Plachtaa / VALL-E-X

An open source implementation of Microsoft's VALL-E X zero-shot TTS model. Demo is available in https://plachtaa.github.io/vallex/
MIT License
7.59k stars 756 forks source link

Robotics results using my voice #88

Open hdnh2006 opened 1 year ago

hdnh2006 commented 1 year ago

Hello, thanks for the amazing job you have done.

I have tried your model with my own voice and I am getting poor results, I have attached both audios (don't clone my voice please) so you can have an idea about what is happening.

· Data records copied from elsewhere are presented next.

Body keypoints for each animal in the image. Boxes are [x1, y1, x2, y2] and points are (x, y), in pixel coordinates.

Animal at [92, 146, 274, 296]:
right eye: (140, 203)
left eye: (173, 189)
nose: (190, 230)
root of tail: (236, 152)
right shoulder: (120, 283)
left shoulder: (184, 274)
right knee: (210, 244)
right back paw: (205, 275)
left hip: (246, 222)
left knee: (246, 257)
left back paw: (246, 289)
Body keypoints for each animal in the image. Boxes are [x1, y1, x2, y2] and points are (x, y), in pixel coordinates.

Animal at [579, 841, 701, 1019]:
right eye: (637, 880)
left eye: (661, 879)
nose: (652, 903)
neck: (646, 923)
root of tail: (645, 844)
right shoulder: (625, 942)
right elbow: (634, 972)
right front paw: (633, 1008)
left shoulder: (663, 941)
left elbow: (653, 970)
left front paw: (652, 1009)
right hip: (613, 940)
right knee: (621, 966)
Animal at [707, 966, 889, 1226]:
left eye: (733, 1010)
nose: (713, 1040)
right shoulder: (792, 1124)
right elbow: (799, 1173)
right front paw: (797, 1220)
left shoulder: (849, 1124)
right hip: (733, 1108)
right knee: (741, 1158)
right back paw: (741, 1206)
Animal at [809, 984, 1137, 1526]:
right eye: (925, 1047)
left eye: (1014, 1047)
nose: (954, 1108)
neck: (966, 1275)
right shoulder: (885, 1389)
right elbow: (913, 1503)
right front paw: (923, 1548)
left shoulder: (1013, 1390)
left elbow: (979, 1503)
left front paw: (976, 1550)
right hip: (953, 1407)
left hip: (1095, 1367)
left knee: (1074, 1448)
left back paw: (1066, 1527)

These are the commands I am runing:

from utils.prompt_making import make_prompt

### Alternatively, use whisper
make_prompt(name="henry", audio_prompt_path="examples/henry.wav")

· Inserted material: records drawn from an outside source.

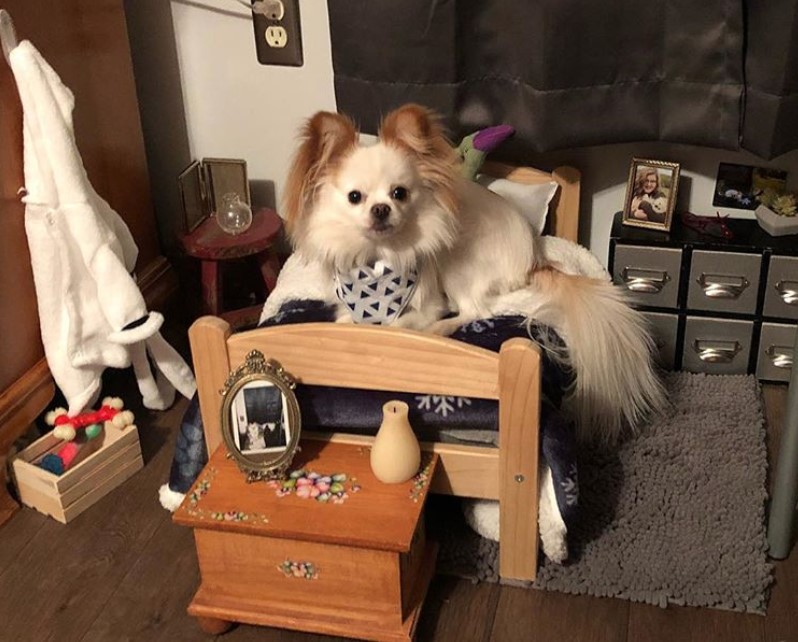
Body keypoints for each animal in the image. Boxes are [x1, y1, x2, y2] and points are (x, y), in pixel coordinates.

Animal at [284, 104, 664, 440]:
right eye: (354, 197)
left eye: (399, 193)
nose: (380, 209)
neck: (379, 259)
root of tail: (534, 257)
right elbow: (345, 322)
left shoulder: (427, 302)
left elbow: (399, 326)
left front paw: (397, 335)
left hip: (458, 260)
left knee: (476, 311)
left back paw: (441, 330)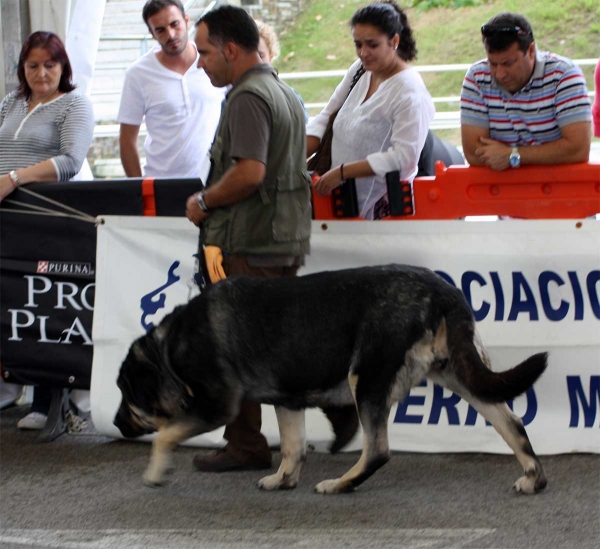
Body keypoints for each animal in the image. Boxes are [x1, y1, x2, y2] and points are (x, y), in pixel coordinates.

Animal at [113, 264, 548, 494]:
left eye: (126, 395)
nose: (116, 423)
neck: (168, 348)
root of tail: (443, 292)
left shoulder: (216, 406)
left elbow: (166, 434)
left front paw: (156, 472)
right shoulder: (287, 401)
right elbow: (293, 448)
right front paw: (283, 480)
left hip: (366, 379)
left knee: (378, 450)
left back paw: (341, 484)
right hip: (463, 377)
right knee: (513, 423)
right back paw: (534, 479)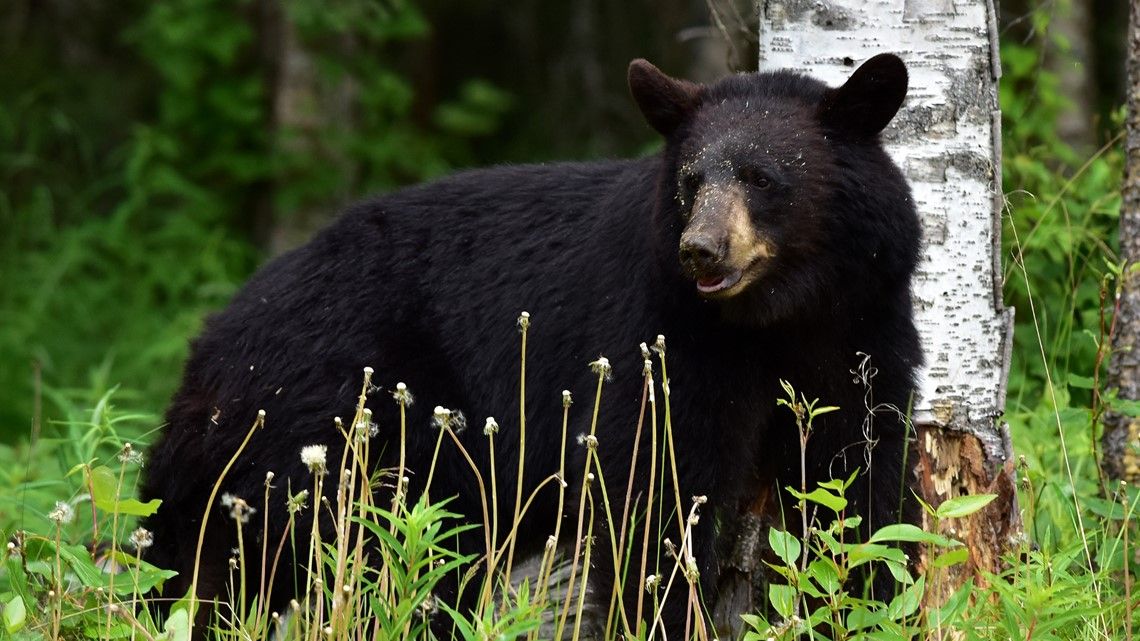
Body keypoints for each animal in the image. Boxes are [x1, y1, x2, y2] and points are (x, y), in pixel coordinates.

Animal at [142, 53, 921, 634]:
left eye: (762, 178)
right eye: (691, 180)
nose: (700, 249)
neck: (775, 316)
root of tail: (208, 350)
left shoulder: (862, 328)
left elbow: (862, 478)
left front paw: (872, 600)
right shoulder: (663, 337)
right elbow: (659, 488)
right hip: (332, 429)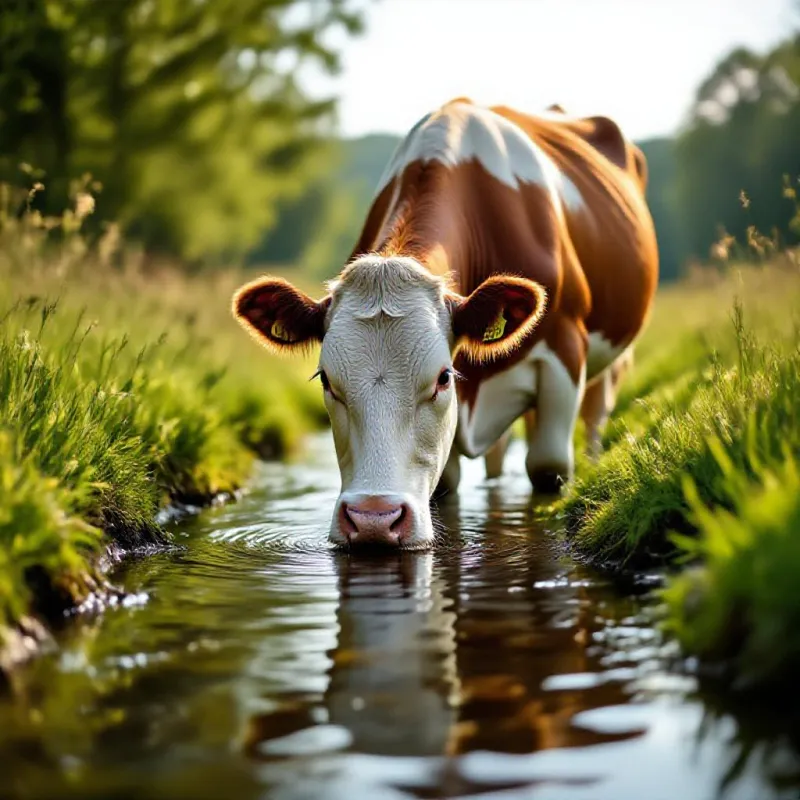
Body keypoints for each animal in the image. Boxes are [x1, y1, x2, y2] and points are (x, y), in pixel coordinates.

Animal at [232, 97, 659, 551]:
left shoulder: (564, 351)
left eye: (443, 378)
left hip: (611, 360)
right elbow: (445, 485)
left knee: (595, 417)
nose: (373, 518)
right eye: (327, 381)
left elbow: (548, 466)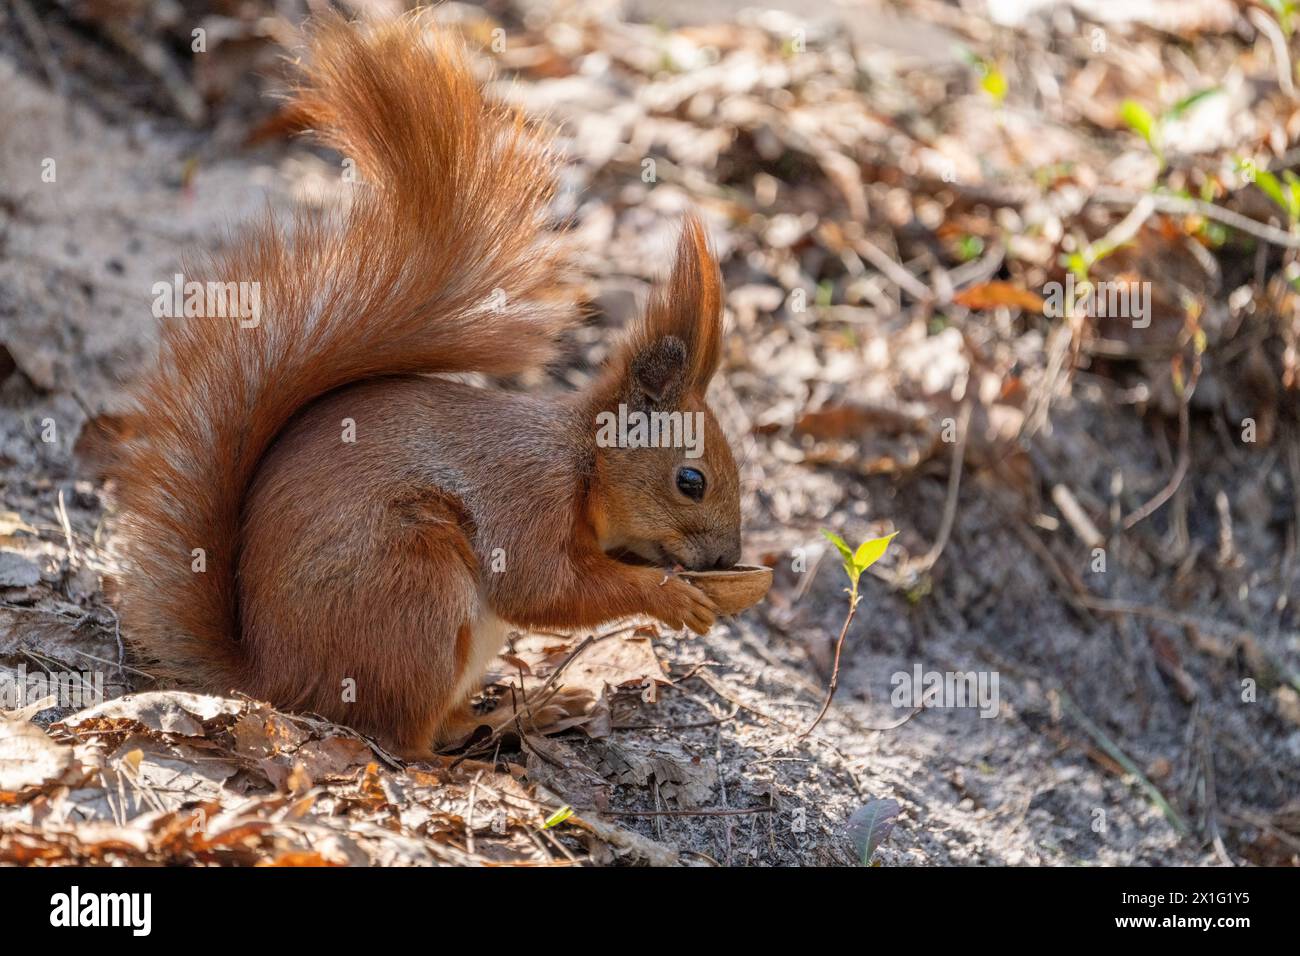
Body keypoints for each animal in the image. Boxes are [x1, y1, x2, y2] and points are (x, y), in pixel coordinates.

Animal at [111, 13, 743, 757]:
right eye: (691, 481)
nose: (727, 557)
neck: (586, 467)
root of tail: (274, 680)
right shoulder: (526, 497)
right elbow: (542, 589)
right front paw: (667, 595)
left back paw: (519, 714)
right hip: (416, 591)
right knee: (403, 737)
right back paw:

from utils.generation import SAMPLE_RATE, generate_audio, preload_models
from scipy.io.wavfile import write as write_wav

# download and load all models
preload_models()

text_prompt = """
Hey, Traveler, Listen to this, This machine has taken my voice, and now it can talk just like me!
"""
audio_array = generate_audio(text_prompt, prompt="henry")

write_wav("henry_cloned.wav", SAMPLE_RATE, audio_array)

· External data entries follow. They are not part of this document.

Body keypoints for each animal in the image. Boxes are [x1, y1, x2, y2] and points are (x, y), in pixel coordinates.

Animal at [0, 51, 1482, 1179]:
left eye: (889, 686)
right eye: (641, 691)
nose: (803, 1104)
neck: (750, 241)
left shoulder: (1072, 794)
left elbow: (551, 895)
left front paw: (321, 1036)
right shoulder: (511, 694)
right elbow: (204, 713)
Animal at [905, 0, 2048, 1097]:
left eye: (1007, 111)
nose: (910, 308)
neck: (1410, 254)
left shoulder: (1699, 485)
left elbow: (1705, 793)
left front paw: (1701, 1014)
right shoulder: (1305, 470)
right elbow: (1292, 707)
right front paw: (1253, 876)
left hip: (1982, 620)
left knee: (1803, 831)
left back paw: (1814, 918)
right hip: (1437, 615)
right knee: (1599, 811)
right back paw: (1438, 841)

Any information about how to improve the results? henry.zip

Plachtaa commented 1 year ago

I found the cloned voice in your attached file very nice and clear. Which aspect do you think the synthesized voice is poor and robotic?

Plachtaa commented 1 year ago

Probably is because your recorded audio is in stereo while the cloned voice is in mono. The script will make a prompt with only the first channel of your input prompt if it contains more than one channel, which is probably the reason why you found the voice not to resemble yourself.

RahulBhalley commented 11 months ago

I wonder if VALLEX still needs more training steps. It is not always good at synthesizing realistic-ness of reference voice.